The site also has evidence of the lives and activities of the people who lived in the later post-medieval cottages. A bone comb, from the 18th century cottage, has fine teeth and was used for combing nits (the eggs of head lice) out of the hair of both children and adults.
The presence of a 19th century inkwell speaks of people writing letters or the farm accounts hunched over the kitchen table.
More recent items include this gin trap (banned in 1958) traditionally used for catching rabbits; either to stop them eating crops, or for the pot. They were widely used for poaching.
In addition to their Christian faith, the people of 12th century Wales, even churchmen such as Gerald of Wales, believed in a range of good and evil spirits, fantastical beasts and magical events. They were particularly concerned that malevolent spirits would enter their buildings and cause them harm.
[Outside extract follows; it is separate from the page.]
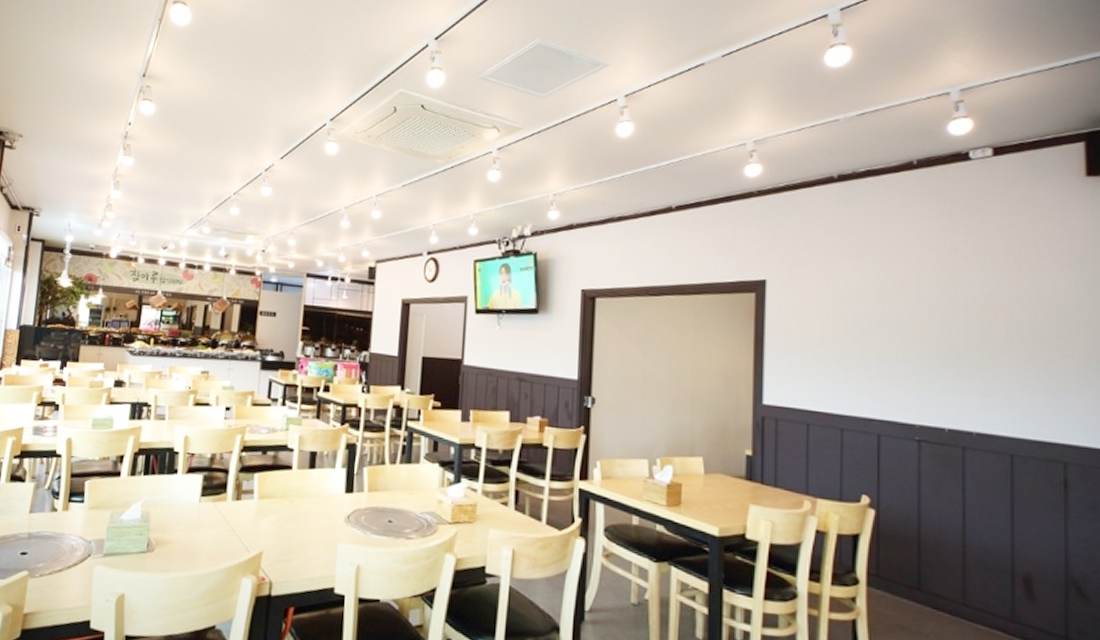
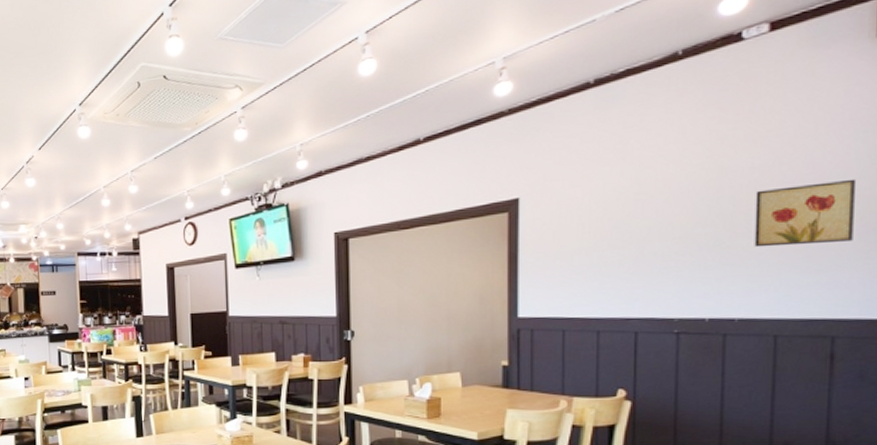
wall art: none [987,304,1078,366] -> present [754,178,857,248]

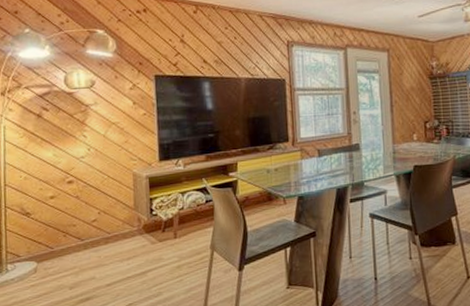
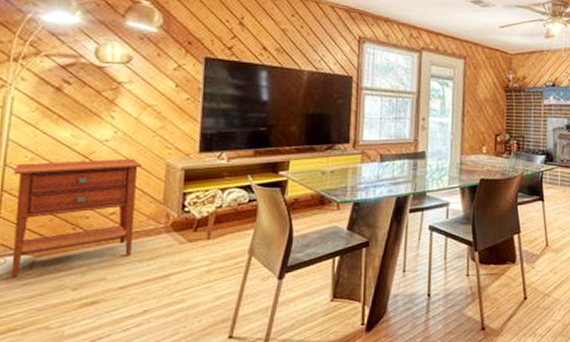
nightstand: none [13,171,114,282] -> present [11,158,143,279]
‘…in these parts of Pembroke, in our own times, unclean spirits have been in close communication with human beings. They are not visible, but their presence is felt all the same. First in the house of Stephen Wiriet then, at a later date, in the house of William Not they have been in the habit of manifesting themselves, throwing refuse all over the place, …of annoyance to host and guests alike, ripping up their clothes of linen and their woollen ones too, and even cutting holes in them.’
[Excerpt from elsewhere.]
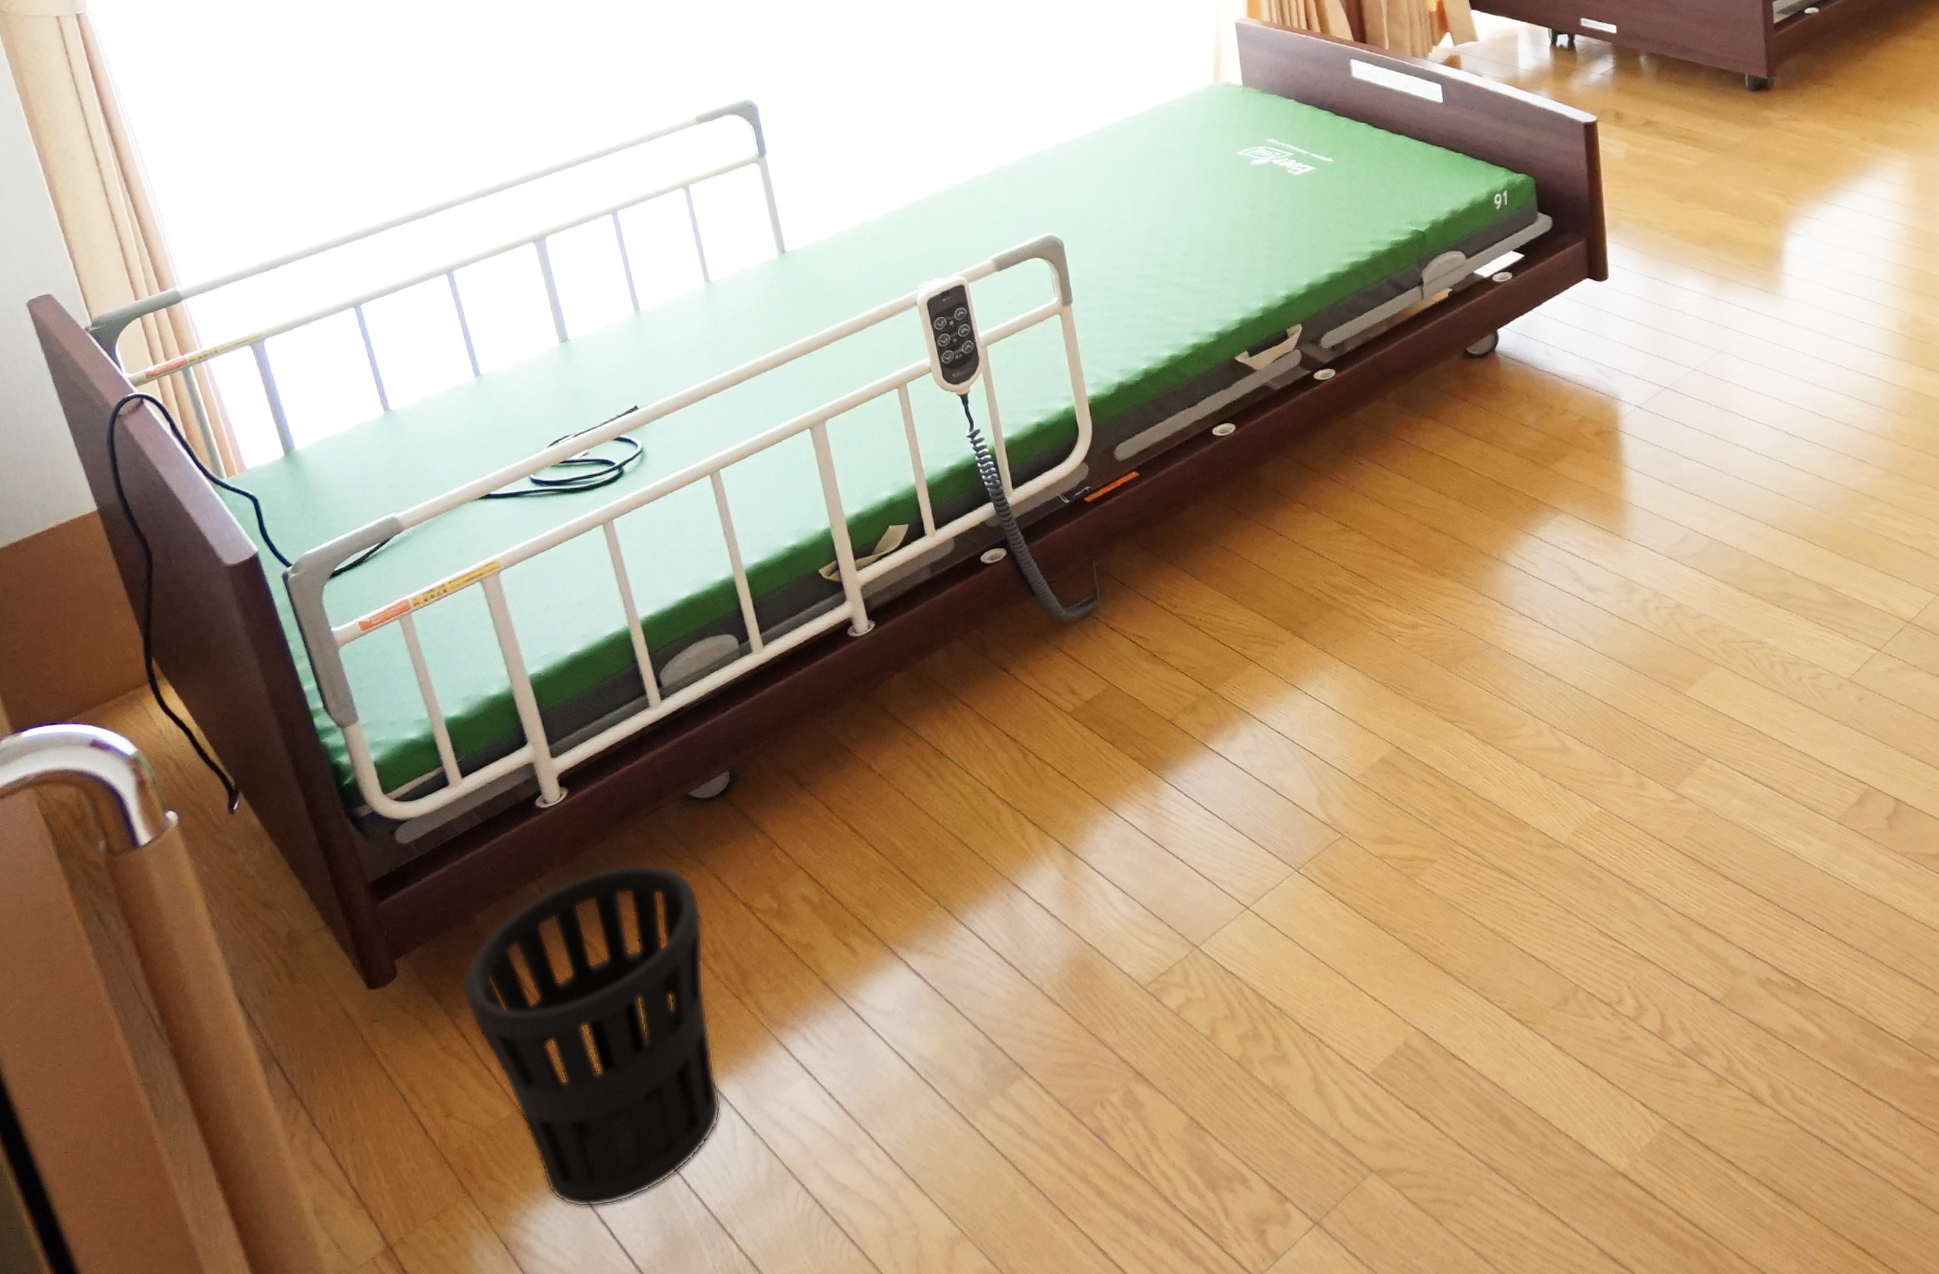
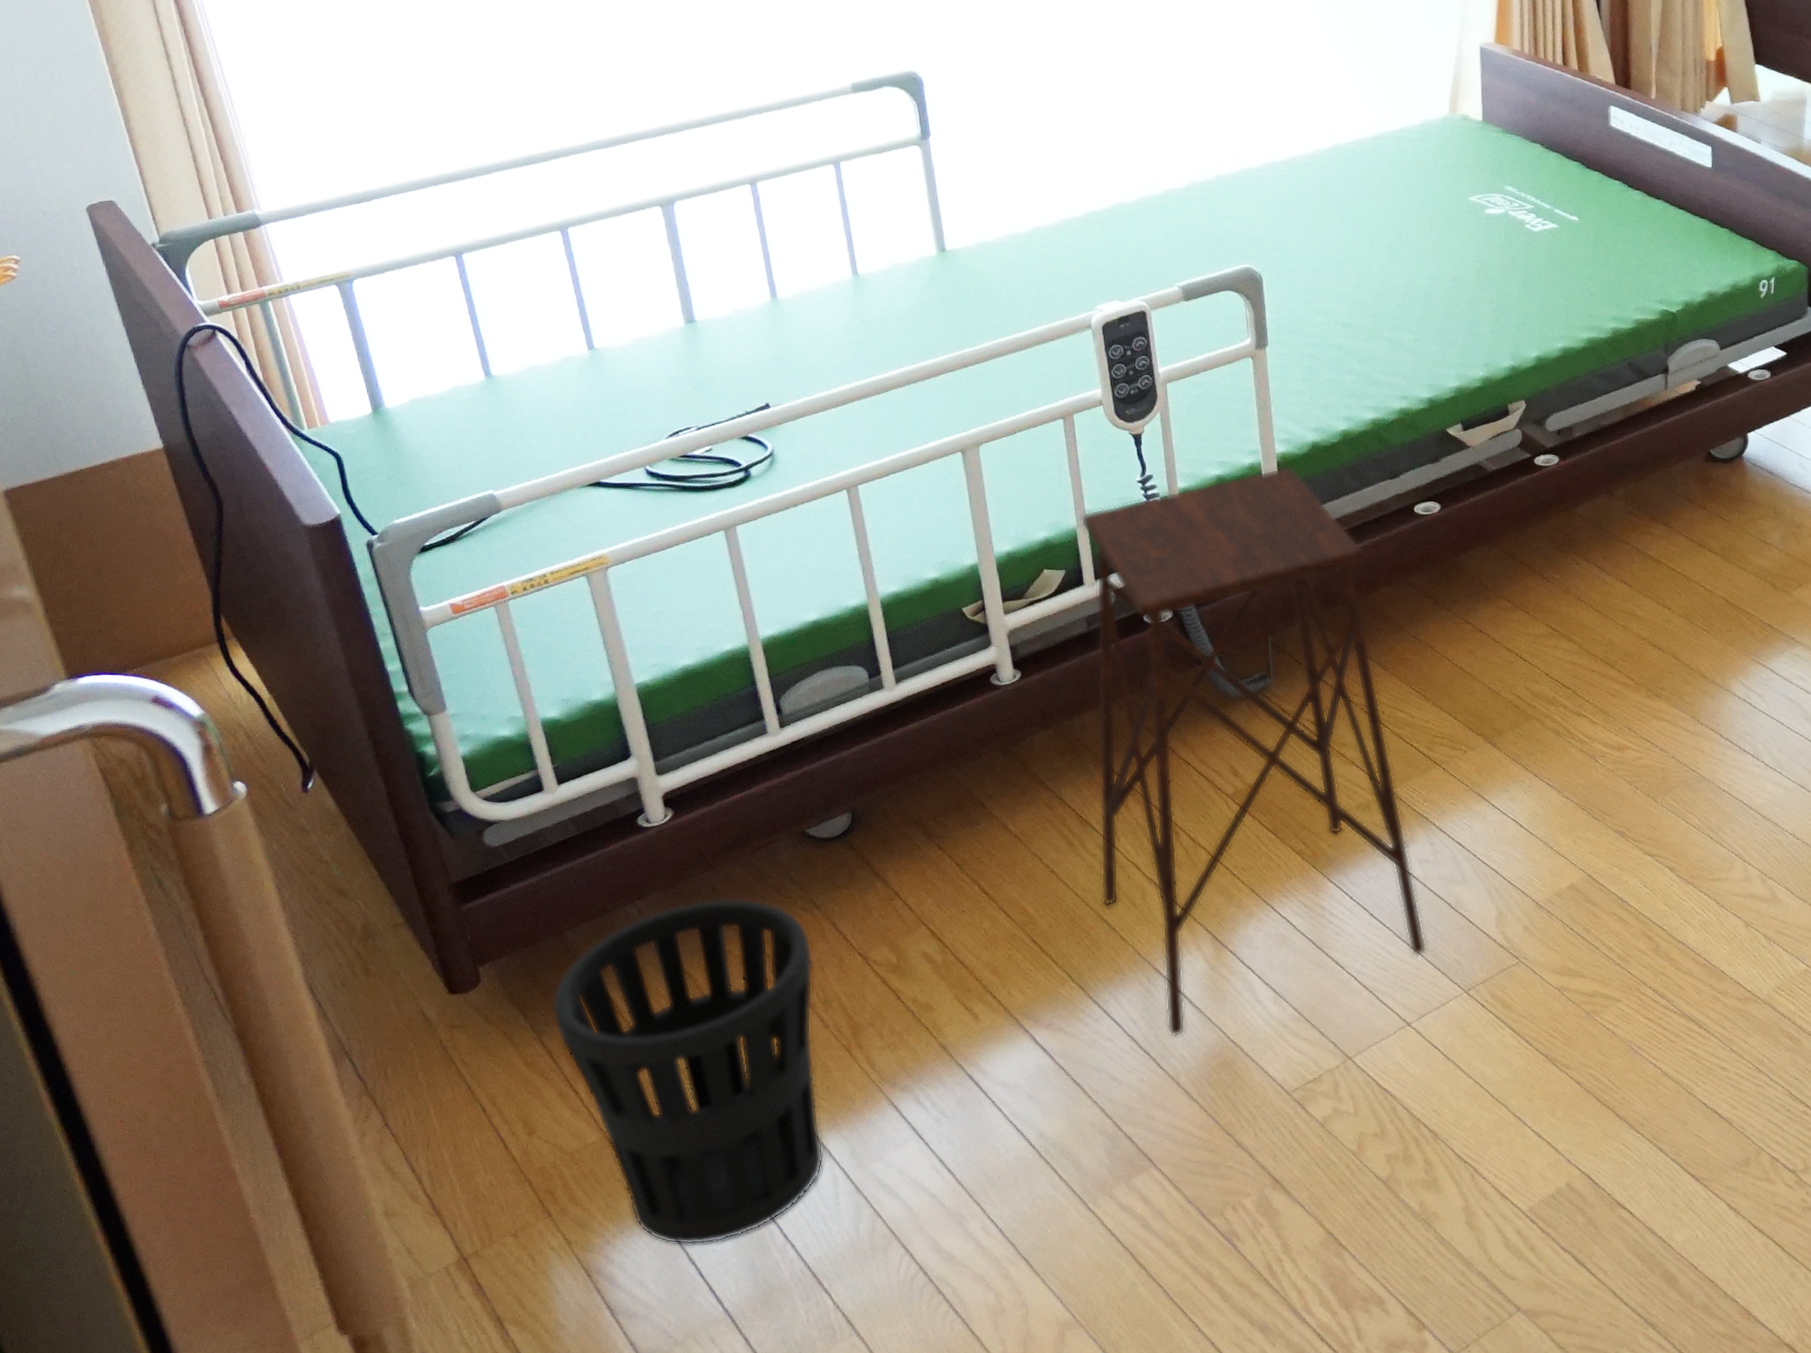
side table: none [919,406,1258,947] -> present [1080,465,1427,1037]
Gerald of Wales, A Journey Through Wales, written in the late 12th century.
To protect themselves from such spirits, people either scratched apotropaic symbols on sills and beams to repel evil, or placed objects such as shoes and pots in walls, roofs and under floors to catch and hold the evil spirits. Though such practices are more widely known from the 16th–18th century and associated with repelling witches and their familiars, they originated much earlier. Excavating the threshold of the southern entrance to the castle revealed a series of slates set on edge in the ground (page 30). When recovered, several were found to be covered in faintly scratched symbols. The marks have been highlighted in these images to make them clearly visible.
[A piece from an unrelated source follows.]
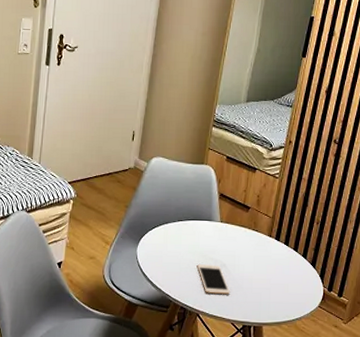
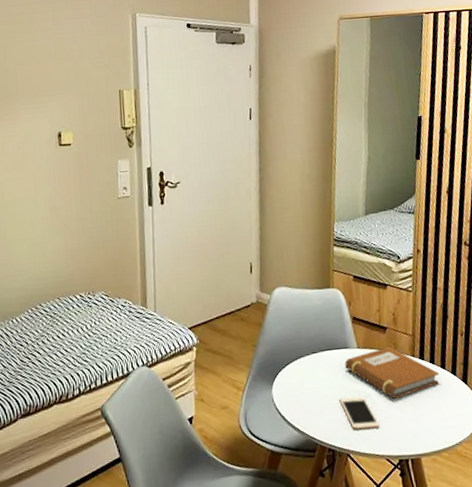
notebook: none [207,224,291,271] -> present [345,346,439,399]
Some of these symbols, like the saltire (St Andrew’s cross in a rectangle), are well known as apotropaic symbols in later centuries. Other symbols are new and have not been seen before. Given their location, the symbols depicted, the fact they could not be seen (save by evil spirits) and that we do not see any scratched designs anywhere else in the castle, these slates can confidently be identified as apotropaic symbols. They are some of the earliest examples ever recovered in Britain. Though some slates were small, others were large, thick and had partially curved edges. It is likely that these are the broken fragments of grave markers dating from an earlier period. Such slates would already have powerful symbolic meaning, made all the more powerful by adding apotropaic images and burying them to form a threshold. In 1188 when Archbishop Baldwin and Gerald of Wales visited the castle, they would have ridden over this threshold, unaware of the symbols beneath their horses’ hooves, though Gerald clearly believed in their use.